Another case contains the clothes worn by Lincoln the
night he was assassinated. These consist of his overcoat, frock coat,
vest, trousers, and black silk stock or cravat. In the quilted lining of
the overcoat is an embossed figure of an eagle holding in its mouth two
festoons, on which are the words "One Country, One Destiny."The clothes
were donated to the museum by the United States Capitol Historical
Society, which purchased them from Mrs. J. Marvin Smith of Marion, S.C.
Mrs. Smith is the granddaughter of Alphonse Donn, one of President
Lincoln's doorkeepers, who was given the suit and overcoat by Mrs.

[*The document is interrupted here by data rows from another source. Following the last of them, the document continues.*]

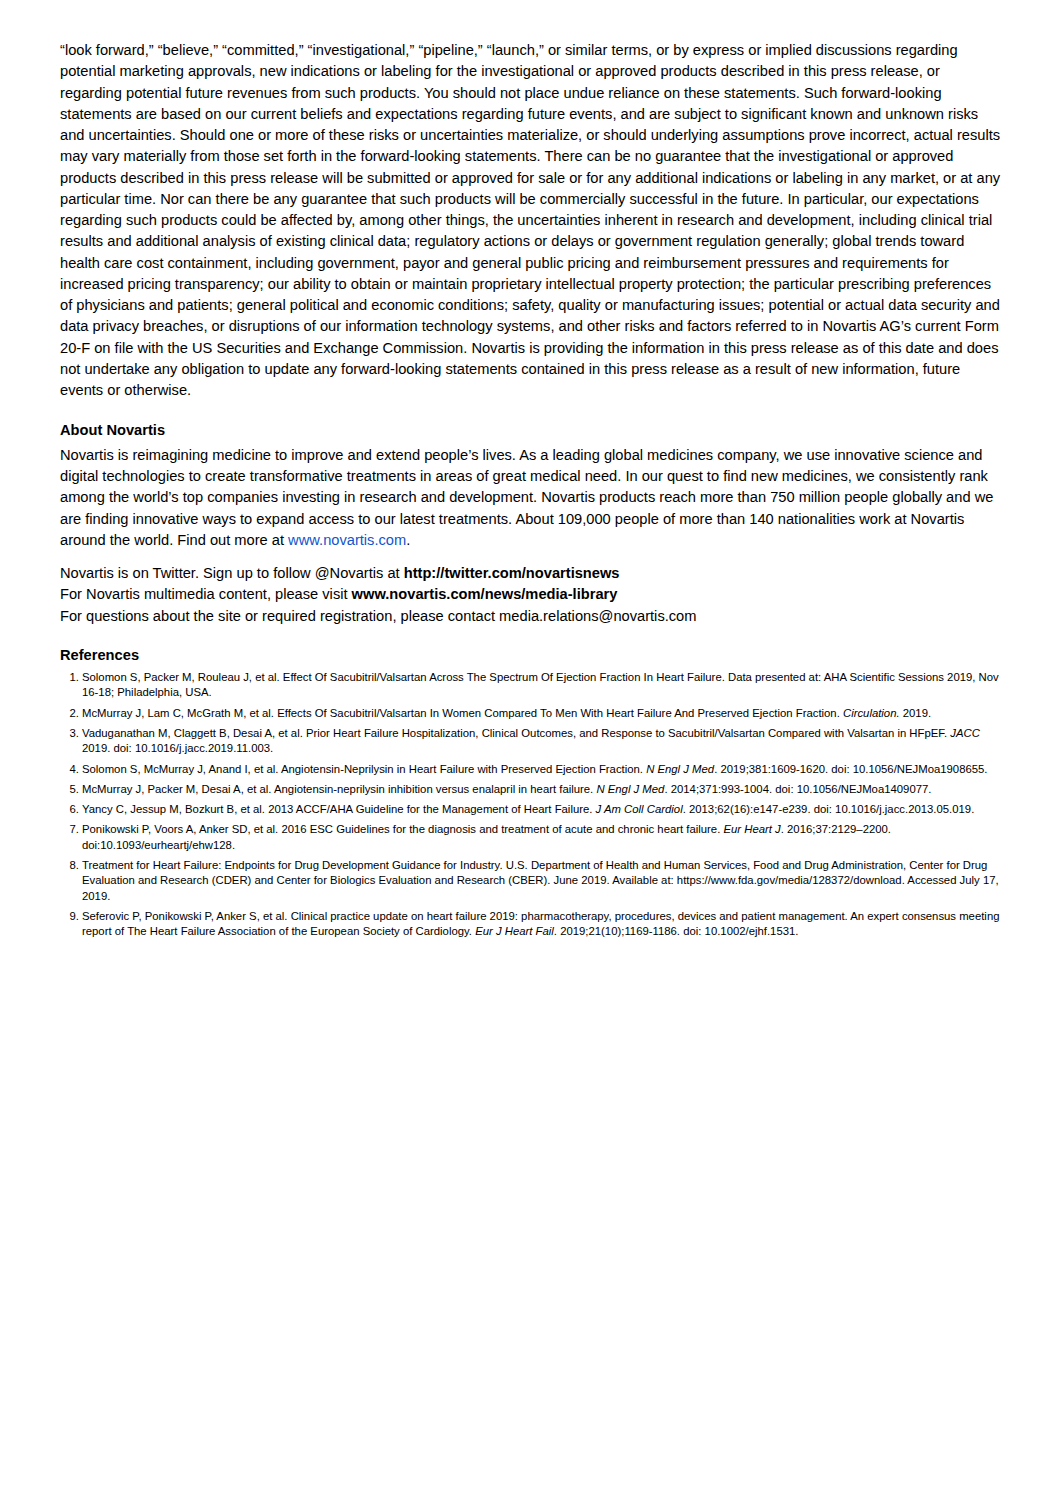“look forward,” “believe,” “committed,” “investigational,” “pipeline,” “launch,” or similar terms, or by express or implied discussions regarding potential marketing approvals, new indications or labeling for the investigational or approved products described in this press release, or regarding potential future revenues from such products. You should not place undue reliance on these statements. Such forward-looking statements are based on our current beliefs and expectations regarding future events, and are subject to significant known and unknown risks and uncertainties. Should one or more of these risks or uncertainties materialize, or should underlying assumptions prove incorrect, actual results may vary materially from those set forth in the forward-looking statements. There can be no guarantee that the investigational or approved products described in this press release will be submitted or approved for sale or for any additional indications or labeling in any market, or at any particular time. Nor can there be any guarantee that such products will be commercially successful in the future. In particular, our expectations regarding such products could be affected by, among other things, the uncertainties inherent in research and development, including clinical trial results and additional analysis of existing clinical data; regulatory actions or delays or government regulation generally; global trends toward health care cost containment, including government, payor and general public pricing and reimbursement pressures and requirements for increased pricing transparency; our ability to obtain or maintain proprietary intellectual property protection; the particular prescribing preferences of physicians and patients; general political and economic conditions; safety, quality or manufacturing issues; potential or actual data security and data privacy breaches, or disruptions of our information technology systems, and other risks and factors referred to in Novartis AG’s current Form 20-F on file with the US Securities and Exchange Commission. Novartis is providing the information in this press release as of this date and does not undertake any obligation to update any forward-looking statements contained in this press release as a result of new information, future events or otherwise.
About Novartis
Novartis is reimagining medicine to improve and extend people’s lives. As a leading global medicines company, we use innovative science and digital technologies to create transformative treatments in areas of great medical need. In our quest to find new medicines, we consistently rank among the world’s top companies investing in research and development. Novartis products reach more than 750 million people globally and we are finding innovative ways to expand access to our latest treatments. About 109,000 people of more than 140 nationalities work at Novartis around the world. Find out more at www.novartis.com.
Novartis is on Twitter. Sign up to follow @Novartis at http://twitter.com/novartisnews
For Novartis multimedia content, please visit www.novartis.com/news/media-library
For questions about the site or required registration, please contact media.relations@novartis.com
References
Solomon S, Packer M, Rouleau J, et al. Effect Of Sacubitril/Valsartan Across The Spectrum Of Ejection Fraction In Heart Failure. Data presented at: AHA Scientific Sessions 2019, Nov 16-18; Philadelphia, USA.
McMurray J, Lam C, McGrath M, et al. Effects Of Sacubitril/Valsartan In Women Compared To Men With Heart Failure And Preserved Ejection Fraction. Circulation. 2019.
Vaduganathan M, Claggett B, Desai A, et al. Prior Heart Failure Hospitalization, Clinical Outcomes, and Response to Sacubitril/Valsartan Compared with Valsartan in HFpEF. JACC 2019. doi: 10.1016/j.jacc.2019.11.003.
Solomon S, McMurray J, Anand I, et al. Angiotensin-Neprilysin in Heart Failure with Preserved Ejection Fraction. N Engl J Med. 2019;381:1609-1620. doi: 10.1056/NEJMoa1908655.
McMurray J, Packer M, Desai A, et al. Angiotensin-neprilysin inhibition versus enalapril in heart failure. N Engl J Med. 2014;371:993-1004. doi: 10.1056/NEJMoa1409077.
Yancy C, Jessup M, Bozkurt B, et al. 2013 ACCF/AHA Guideline for the Management of Heart Failure. J Am Coll Cardiol. 2013;62(16):e147-e239. doi: 10.1016/j.jacc.2013.05.019.
Ponikowski P, Voors A, Anker SD, et al. 2016 ESC Guidelines for the diagnosis and treatment of acute and chronic heart failure. Eur Heart J. 2016;37:2129–2200. doi:10.1093/eurheartj/ehw128.
Treatment for Heart Failure: Endpoints for Drug Development Guidance for Industry. U.S. Department of Health and Human Services, Food and Drug Administration, Center for Drug Evaluation and Research (CDER) and Center for Biologics Evaluation and Research (CBER). June 2019. Available at: https://www.fda.gov/media/128372/download. Accessed July 17, 2019.
Seferovic P, Ponikowski P, Anker S, et al. Clinical practice update on heart failure 2019: pharmacotherapy, procedures, devices and patient management. An expert consensus meeting report of The Heart Failure Association of the European Society of Cardiology. Eur J Heart Fail. 2019;21(10);1169-1186. doi: 10.1002/ejhf.1531.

Lincoln shortly after the assassination. Funds for the purchase of the
clothes were provided by Universal Oil Products, Bostrom Division, of
Illinois and Wisconsin, and by the American Trucking Association
Foundation.
Lincoln's boots, on display with the clothes, were
presented to the museum in 1947 by Miss Ruth Hatch, whose father, Justin
H. Hatch, had received them from William T. Clark. Clark, at the time of
the assassination, occupied the room in which Lincoln died and retained
the boots, left behind when the President's body was removed from the
Petersen House on the morning of April 15.
Plaster casts of the hands and life mask of Lincoln,
the originals of which were made by Leonard Volk of Chicago in 1860, are
prominently displayed in the center section of the museum.